What you have to do >> Leave every picture out and return the rest of the listing verbatim.

*** Begin section ***

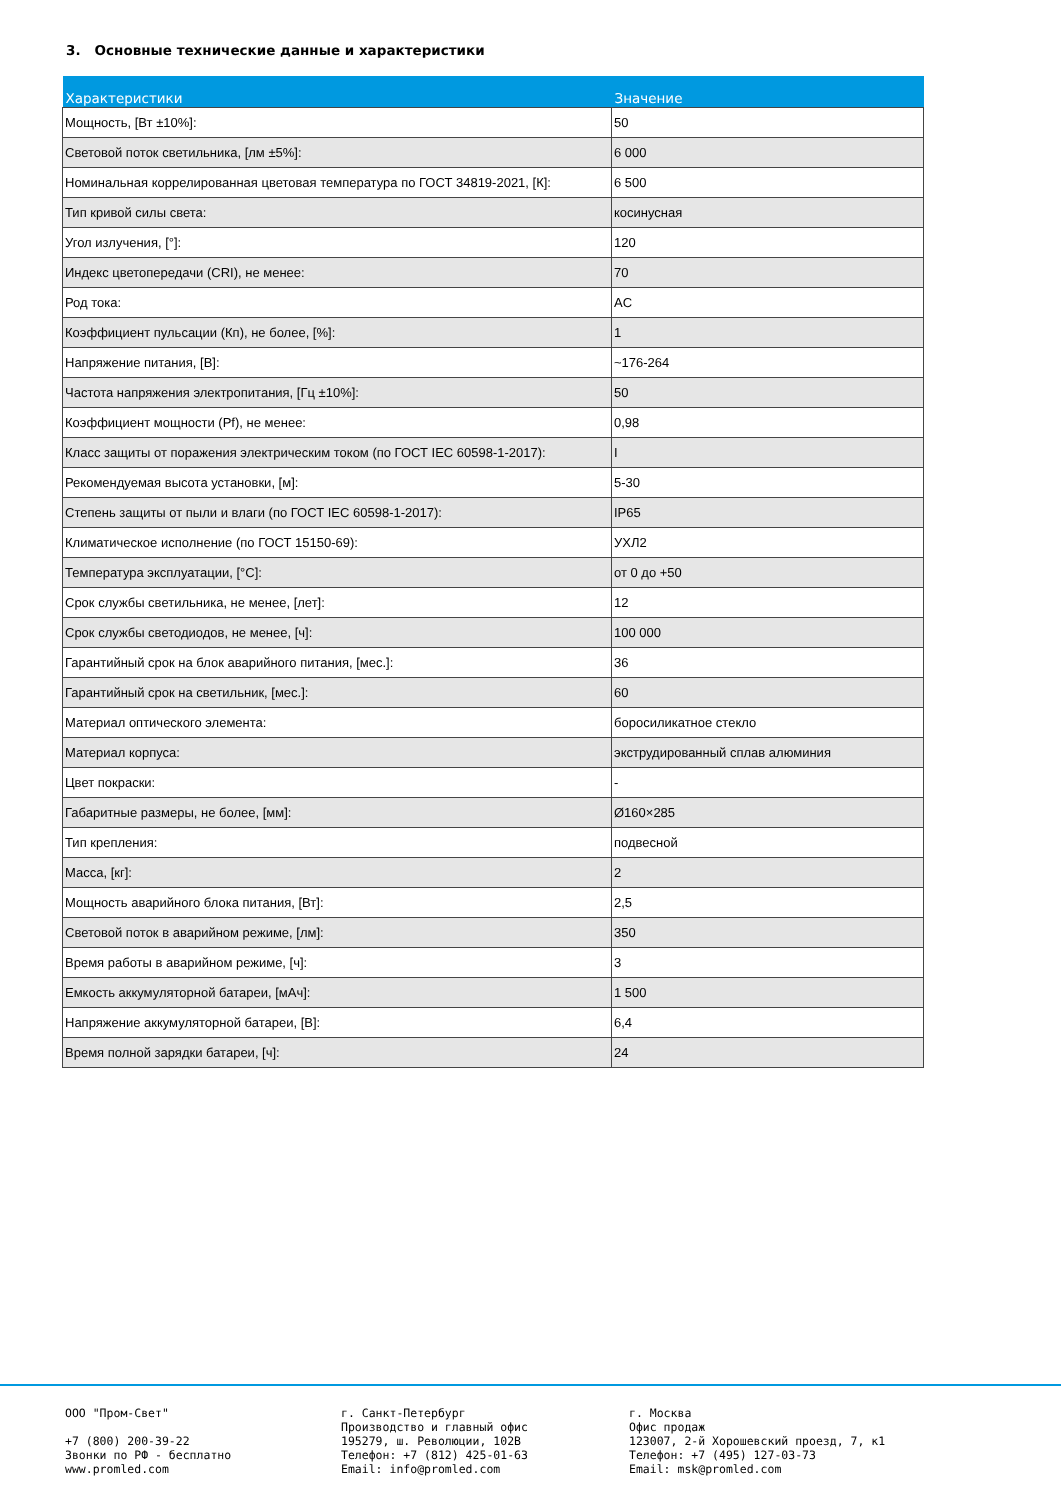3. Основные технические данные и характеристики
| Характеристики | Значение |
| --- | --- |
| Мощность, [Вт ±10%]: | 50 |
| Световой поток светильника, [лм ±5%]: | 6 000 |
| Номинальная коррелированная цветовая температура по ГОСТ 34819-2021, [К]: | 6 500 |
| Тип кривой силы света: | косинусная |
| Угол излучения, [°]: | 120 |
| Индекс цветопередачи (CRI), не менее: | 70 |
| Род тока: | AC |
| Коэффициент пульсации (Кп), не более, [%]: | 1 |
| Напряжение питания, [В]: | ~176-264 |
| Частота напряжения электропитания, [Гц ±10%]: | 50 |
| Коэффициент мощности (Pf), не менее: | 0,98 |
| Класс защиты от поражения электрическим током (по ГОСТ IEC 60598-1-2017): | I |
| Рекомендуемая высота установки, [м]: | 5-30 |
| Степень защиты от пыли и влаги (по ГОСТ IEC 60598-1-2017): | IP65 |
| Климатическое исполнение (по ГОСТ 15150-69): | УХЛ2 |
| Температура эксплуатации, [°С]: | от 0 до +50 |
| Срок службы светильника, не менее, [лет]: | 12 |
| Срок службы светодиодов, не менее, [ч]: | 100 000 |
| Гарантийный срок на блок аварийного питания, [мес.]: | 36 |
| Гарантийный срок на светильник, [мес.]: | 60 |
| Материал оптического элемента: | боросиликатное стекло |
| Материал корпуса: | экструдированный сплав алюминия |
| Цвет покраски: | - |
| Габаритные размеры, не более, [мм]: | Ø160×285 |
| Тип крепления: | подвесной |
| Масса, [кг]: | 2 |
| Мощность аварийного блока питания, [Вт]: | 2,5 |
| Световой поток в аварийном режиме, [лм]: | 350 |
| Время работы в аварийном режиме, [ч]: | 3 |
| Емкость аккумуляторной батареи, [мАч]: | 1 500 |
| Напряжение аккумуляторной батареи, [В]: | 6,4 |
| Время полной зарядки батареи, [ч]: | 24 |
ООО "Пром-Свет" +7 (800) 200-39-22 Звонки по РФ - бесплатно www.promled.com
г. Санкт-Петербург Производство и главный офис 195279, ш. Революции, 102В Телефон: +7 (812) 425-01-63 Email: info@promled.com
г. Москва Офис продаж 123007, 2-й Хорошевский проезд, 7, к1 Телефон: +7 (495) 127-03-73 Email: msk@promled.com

*** End section ***

Final answer >>
3. Основные технические данные и характеристики
| Характеристики | Значение |
| --- | --- |
| Мощность, [Вт ±10%]: | 50 |
| Световой поток светильника, [лм ±5%]: | 6 000 |
| Номинальная коррелированная цветовая температура по ГОСТ 34819-2021, [К]: | 6 500 |
| Тип кривой силы света: | косинусная |
| Угол излучения, [°]: | 120 |
| Индекс цветопередачи (CRI), не менее: | 70 |
| Род тока: | AC |
| Коэффициент пульсации (Кп), не более, [%]: | 1 |
| Напряжение питания, [В]: | ~176-264 |
| Частота напряжения электропитания, [Гц ±10%]: | 50 |
| Коэффициент мощности (Pf), не менее: | 0,98 |
| Класс защиты от поражения электрическим током (по ГОСТ IEC 60598-1-2017): | I |
| Рекомендуемая высота установки, [м]: | 5-30 |
| Степень защиты от пыли и влаги (по ГОСТ IEC 60598-1-2017): | IP65 |
| Климатическое исполнение (по ГОСТ 15150-69): | УХЛ2 |
| Температура эксплуатации, [°С]: | от 0 до +50 |
| Срок службы светильника, не менее, [лет]: | 12 |
| Срок службы светодиодов, не менее, [ч]: | 100 000 |
| Гарантийный срок на блок аварийного питания, [мес.]: | 36 |
| Гарантийный срок на светильник, [мес.]: | 60 |
| Материал оптического элемента: | боросиликатное стекло |
| Материал корпуса: | экструдированный сплав алюминия |
| Цвет покраски: | - |
| Габаритные размеры, не более, [мм]: | Ø160×285 |
| Тип крепления: | подвесной |
| Масса, [кг]: | 2 |
| Мощность аварийного блока питания, [Вт]: | 2,5 |
| Световой поток в аварийном режиме, [лм]: | 350 |
| Время работы в аварийном режиме, [ч]: | 3 |
| Емкость аккумуляторной батареи, [мАч]: | 1 500 |
| Напряжение аккумуляторной батареи, [В]: | 6,4 |
| Время полной зарядки батареи, [ч]: | 24 |
ООО "Пром-Свет" +7 (800) 200-39-22 Звонки по РФ - бесплатно www.promled.com
г. Санкт-Петербург Производство и главный офис 195279, ш. Революции, 102В Телефон: +7 (812) 425-01-63 Email: info@promled.com
г. Москва Офис продаж 123007, 2-й Хорошевский проезд, 7, к1 Телефон: +7 (495) 127-03-73 Email: msk@promled.com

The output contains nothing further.